Micronesia and Indonesia

I found the sailing ship Otis in the Bay of Islands New Zealand. Despite the discouragement of many people who recommended more conventional modes of transport, such as airplanes, I found my vessel. In her berth I would ride to Indonesia
Not a luxury yacht but made of steel, she was strong and resistant. We hit a gale force storm along the way that took a solar panel and many other items into the sea. We were using buckets to remove the water from the vessel. The storm eventually died and we reached land.

Life on the sea is a humbling experience. You are merely floating upon a unfathomable depth full of mysterious creatures and a breath that rises and falls. Usually we would stop at an island every few days but twice there were passages of two weeks where we saw nothing but water. The sun would rise, the sun would set, the sun would rise, the sun would set. Sometimes dolphins would follow the boat, sometimes a bird would take a rest upon the mast. Nothing moved, only the pulse of the ocean. I would watch the stars during the night as they moved across the sky.
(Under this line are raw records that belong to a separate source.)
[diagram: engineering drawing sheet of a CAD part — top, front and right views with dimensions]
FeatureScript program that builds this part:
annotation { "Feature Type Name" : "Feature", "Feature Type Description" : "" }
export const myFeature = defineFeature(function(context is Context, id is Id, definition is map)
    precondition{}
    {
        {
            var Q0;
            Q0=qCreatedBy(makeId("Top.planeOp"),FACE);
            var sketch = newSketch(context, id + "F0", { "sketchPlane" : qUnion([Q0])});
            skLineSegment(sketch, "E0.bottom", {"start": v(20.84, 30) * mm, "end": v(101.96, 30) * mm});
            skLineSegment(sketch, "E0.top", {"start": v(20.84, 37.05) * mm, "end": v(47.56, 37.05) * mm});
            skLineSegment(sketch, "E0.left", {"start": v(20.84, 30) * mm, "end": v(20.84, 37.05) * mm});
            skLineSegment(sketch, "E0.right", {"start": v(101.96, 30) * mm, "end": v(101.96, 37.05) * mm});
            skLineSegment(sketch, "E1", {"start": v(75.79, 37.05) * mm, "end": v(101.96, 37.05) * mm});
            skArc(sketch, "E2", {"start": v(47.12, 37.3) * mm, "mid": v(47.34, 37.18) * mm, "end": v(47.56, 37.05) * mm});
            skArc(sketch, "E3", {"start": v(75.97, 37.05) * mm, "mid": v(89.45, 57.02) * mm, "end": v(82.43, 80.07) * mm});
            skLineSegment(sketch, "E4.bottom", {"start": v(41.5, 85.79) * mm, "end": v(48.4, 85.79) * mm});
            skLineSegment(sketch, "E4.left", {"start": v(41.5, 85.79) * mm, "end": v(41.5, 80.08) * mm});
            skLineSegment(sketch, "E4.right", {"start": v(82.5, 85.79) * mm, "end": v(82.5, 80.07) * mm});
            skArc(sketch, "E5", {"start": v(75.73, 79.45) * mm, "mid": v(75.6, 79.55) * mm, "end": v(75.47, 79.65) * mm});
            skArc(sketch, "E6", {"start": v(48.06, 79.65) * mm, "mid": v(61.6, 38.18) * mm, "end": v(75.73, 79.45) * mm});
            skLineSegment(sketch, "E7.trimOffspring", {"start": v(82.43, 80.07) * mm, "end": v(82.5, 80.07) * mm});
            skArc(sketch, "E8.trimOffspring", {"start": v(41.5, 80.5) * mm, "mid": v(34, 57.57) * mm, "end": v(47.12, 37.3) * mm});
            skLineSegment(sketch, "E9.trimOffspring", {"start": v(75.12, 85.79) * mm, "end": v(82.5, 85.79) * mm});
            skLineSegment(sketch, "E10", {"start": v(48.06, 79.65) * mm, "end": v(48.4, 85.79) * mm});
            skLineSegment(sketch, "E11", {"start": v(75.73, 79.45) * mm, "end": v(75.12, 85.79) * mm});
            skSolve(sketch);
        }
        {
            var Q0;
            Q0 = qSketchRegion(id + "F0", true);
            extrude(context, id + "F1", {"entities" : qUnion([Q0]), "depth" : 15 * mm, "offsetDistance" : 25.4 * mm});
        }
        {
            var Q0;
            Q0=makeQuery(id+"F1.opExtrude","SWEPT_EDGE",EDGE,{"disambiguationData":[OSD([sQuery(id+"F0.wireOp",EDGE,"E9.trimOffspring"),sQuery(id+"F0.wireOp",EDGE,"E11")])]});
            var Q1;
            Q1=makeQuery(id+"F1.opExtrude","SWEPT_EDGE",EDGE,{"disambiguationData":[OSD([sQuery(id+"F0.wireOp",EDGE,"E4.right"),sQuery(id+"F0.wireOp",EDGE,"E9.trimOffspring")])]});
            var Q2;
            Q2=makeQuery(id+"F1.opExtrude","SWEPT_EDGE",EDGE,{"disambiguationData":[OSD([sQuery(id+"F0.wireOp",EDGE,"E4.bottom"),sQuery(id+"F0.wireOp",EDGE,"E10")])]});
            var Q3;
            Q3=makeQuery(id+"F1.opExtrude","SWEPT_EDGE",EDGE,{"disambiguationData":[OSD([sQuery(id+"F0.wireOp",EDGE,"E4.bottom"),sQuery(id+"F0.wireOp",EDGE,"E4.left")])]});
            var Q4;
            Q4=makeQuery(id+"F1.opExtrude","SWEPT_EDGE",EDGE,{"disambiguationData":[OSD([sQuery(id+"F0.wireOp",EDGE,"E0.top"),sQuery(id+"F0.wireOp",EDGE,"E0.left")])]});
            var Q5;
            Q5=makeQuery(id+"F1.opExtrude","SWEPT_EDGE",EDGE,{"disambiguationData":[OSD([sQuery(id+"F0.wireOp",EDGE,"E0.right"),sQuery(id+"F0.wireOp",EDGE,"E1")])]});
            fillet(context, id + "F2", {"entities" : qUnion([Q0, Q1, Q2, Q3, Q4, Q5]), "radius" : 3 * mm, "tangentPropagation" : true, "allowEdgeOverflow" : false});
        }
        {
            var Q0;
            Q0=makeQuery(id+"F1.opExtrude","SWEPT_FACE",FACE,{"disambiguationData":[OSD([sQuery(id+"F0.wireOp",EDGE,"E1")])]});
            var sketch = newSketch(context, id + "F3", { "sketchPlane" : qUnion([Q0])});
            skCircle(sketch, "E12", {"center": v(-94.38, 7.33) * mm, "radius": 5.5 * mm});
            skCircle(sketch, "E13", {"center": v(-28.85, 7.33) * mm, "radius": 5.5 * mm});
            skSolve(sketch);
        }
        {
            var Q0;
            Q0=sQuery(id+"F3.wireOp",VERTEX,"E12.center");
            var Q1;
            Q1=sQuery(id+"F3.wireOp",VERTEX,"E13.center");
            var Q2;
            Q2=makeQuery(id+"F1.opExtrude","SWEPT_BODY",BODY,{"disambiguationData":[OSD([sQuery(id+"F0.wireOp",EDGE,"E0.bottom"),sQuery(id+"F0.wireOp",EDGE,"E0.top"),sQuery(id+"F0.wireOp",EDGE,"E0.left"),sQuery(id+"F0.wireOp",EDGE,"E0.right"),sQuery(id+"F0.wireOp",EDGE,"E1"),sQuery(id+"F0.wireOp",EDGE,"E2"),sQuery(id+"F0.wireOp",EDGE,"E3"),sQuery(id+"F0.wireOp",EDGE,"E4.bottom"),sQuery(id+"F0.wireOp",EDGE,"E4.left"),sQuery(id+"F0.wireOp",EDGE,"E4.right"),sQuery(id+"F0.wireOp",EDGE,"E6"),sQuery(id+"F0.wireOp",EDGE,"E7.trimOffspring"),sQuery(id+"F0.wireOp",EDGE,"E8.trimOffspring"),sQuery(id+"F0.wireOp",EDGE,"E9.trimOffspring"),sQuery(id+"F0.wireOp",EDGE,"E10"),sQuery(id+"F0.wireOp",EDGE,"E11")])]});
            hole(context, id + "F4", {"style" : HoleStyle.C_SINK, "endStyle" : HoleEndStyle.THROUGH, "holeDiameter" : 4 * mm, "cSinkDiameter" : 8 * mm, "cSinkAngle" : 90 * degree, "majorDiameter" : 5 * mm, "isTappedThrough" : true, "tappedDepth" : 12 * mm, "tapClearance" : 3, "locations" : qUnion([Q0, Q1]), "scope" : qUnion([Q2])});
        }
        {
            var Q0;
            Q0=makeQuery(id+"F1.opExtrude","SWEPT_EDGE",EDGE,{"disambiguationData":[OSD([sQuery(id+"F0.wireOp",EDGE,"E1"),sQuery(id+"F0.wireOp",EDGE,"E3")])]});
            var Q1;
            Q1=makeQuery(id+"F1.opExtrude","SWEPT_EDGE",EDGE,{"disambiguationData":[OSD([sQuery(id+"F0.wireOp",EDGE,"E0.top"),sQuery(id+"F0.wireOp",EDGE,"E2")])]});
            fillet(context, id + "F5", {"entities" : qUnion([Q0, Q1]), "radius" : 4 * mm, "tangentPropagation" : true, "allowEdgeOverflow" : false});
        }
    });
One person always needed to be awake to watch for other ships to prevent collision and always someone needed to steer.

We sailed through the unforgettable islands of Vanuatu, and the Solomon Islands, East Timor and Irian Jaya, West Paupua. The most beautiful and the most pure places I’ve ever seen. We would stop for water and supplies at the islands. We could only carry one ton of water on the ship so water was very precious, all showers were with sea water with a small rinse of fresh water. When it rained we collected the water.

We fished for food, before I was purely vegetarian. What else to eat when you live on the sea? I learned the endless ways to prepare fish and bananas. Fried fish, salted fish, dried fish, ceviche, stew, sushi and sashimi. Banana bread, banana jam, fried banana, steamed banana, stewed banana.

When we would stop at an island we traded goods for vegetables.